Angle to Key West: Gear List (1/27)

Gear

Tallahassee, FL – January 27, 2013

It looks like a yard sale around my boat, equipment scattered on either side, pulled out of holds and dry bags, thrown into piles.

The waterproof GPS that isn’t. Condensation builds under the glass on hot days, the screen freezes and I have to pry the batteries out to restart it. The weather radio works perfectly because it’s brand new, exchanged for the old one that died on the Mississippi. The skirt is new too, replacing one that couldn’t hold out the Gulf’s waves after six months of rivers and lakes. Every dry bag leaks through small tears and worn seams.

My deck bag has a shattered buckle and leaks water. Rocks, concrete, and oyster bars have scrapped away the edge of my paddle blades and dented the carbon-fiber face like it was made of foam. I glued the bilge pump’s gasket together two-thousand miles ago.

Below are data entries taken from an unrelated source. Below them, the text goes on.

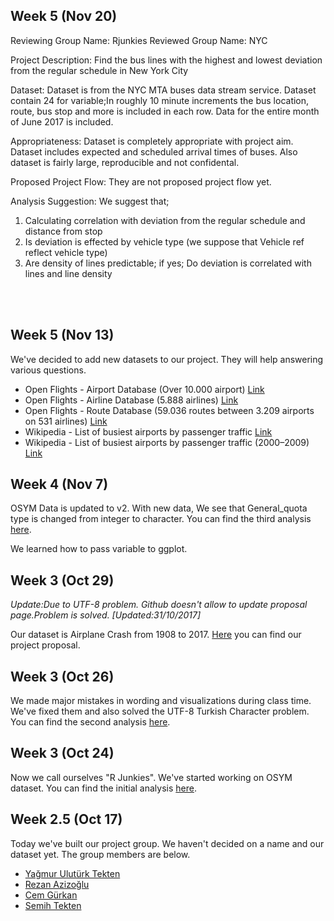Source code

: ## Week 5  (Nov 20)

Reviewing Group Name: Rjunkies
Reviewed Group Name: NYC

Project Description:
Find the bus lines with the highest and lowest deviation from the regular schedule in New York City

Dataset:
Dataset is from the NYC MTA buses data stream service. 
Dataset contain 24 for variable;In roughly 10 minute increments the bus location, route, bus stop and more is included in each row. 
Data for the entire month of June 2017 is included.

Appropriateness:
Dataset is completely appropriate with project aim.
Dataset includes expected and scheduled arrival times of buses.
Also dataset is fairly large, reproducible and not confidental.

Proposed Project Flow:
They are not proposed project flow yet.

Analysis Suggestion:
We suggest that;
1. Calculating correlation with deviation from the regular schedule and distance from stop
2. Is deviation is effected by vehicle type (we suppose that Vehicle ref reflect vehicle type)
3. Are density of lines predictable; if yes; Do deviation is correlated with lines and line density

<br><br>

## Week 5  (Nov 13)

We've decided to add new datasets to our project. They will help answering various questions.

+ Open Flights - Airport Database (Over 10.000 airport) [Link](https://openflights.org/data.html#airport)
+ Open Flights - Airline Database (5.888 airlines) [Link](https://openflights.org/data.html#airline)
+ Open Flights - Route Database (59.036 routes between 3.209 airports on 531 airlines) [Link](https://openflights.org/data.html#route)
+ Wikipedia - List of busiest airports by passenger traffic [Link](http://www.0wikipedia.org/index.php?q=aHR0cHM6Ly9lbi53aWtpcGVkaWEub3JnL3dpa2kvTGlzdF9vZl9idXNpZXN0X2FpcnBvcnRzX2J5X3Bhc3Nlbmdlcl90cmFmZmlj)
+ Wikipedia - List of busiest airports by passenger traffic (2000–2009) [Link](http://www.0wikipedia.org/index.php?q=aHR0cHM6Ly9lbi53aWtpcGVkaWEub3JnL3dpa2kvTGlzdF9vZl9idXNpZXN0X2FpcnBvcnRzX2J5X3Bhc3Nlbmdlcl90cmFmZmljXygyMDAwJUUyJTgwJTkzMjAwOSk)

## Week 4  (Nov 7)

OSYM Data is updated to v2. With new data, We see that General_quota type is changed from integer to character. 
You can find the third analysis [here](files/Analysis3.html).

We learned how to pass variable to ggplot.

## Week 3  (Oct 29)

*Update:Due to UTF-8 problem. Github doesn't allow to update proposal page.Problem is solved. [Updated:31/10/2017]*

Our dataset is Airplane Crash from 1908 to 2017. [Here](files/AviationCrashProposal.html) you can find our project proposal.

## Week 3  (Oct 26)

We made major mistakes in wording and visualizations during class time. We've fixed them and also solved the UTF-8 Turkish Character problem. You can find the second analysis [here](files/analysis2.html).

## Week 3  (Oct 24)

Now we call ourselves "R Junkies". We've started working on OSYM dataset. You can find the initial analysis [here](files/analysis1.html).


## Week 2.5 (Oct 17)

Today we've built our project group. We haven't decided on a name and our dataset yet. The group members are below.

+ [Yağmur Ulutürk Tekten](https://mef-bda503.github.io/pj-uluturktekteny/)
+ [Rezan Azizoğlu](https://mef-bda503.github.io/pj-rezan/)
+ [Cem Gürkan](https://mef-bda503.github.io/pj-gurkanc/)
+ [Semih Tekten](https://mef-bda503.github.io/pj-tektens/)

My phone is gone, in some postal service box across the country, mailed back for a second round of repairs. My old tent lies in a heap, its pole snapped, the fly useless against water, and the zippers falling apart. I sent my sleeping bag back for repairs because it de-laminated inside and started growing grapefruit sized bubbles from end to end. Every strap on the two-wheeled cart has broken at least once and the metal is worn almost through.

My pants are ripped. My shirt is two shades lighter than it used to be. My spray jacket lets water in but not out. Even the Looksha has a thousand scratches on her belly and two rudder lines held together with wire clamps after I beat them apart rough portages.

I wonder how I managed to endure.

Then I hold my tight hands, stretch out my back, run my fingers over my cracked heels, and remember that rib aching in my chest.

6 thoughts on “Angle to Key West: Gear List (1/27)

  1. Equipment companies should be paying you to use their gear! You are the real litmus test! Your gear don’t owe you a dime!

  2. Hey, you forgot to mention all the good things you saw, and would have never experienced if you hadn’t gone down the Miss. What great memories you have, and I do too from reading your blogs. Thanks.

  3. Thanks for the reality check. If you didn’t tell people this side of the adventure there’s be too many lightweights heading out into the wild. Sometimes, there will be blood. @AdventuressGals.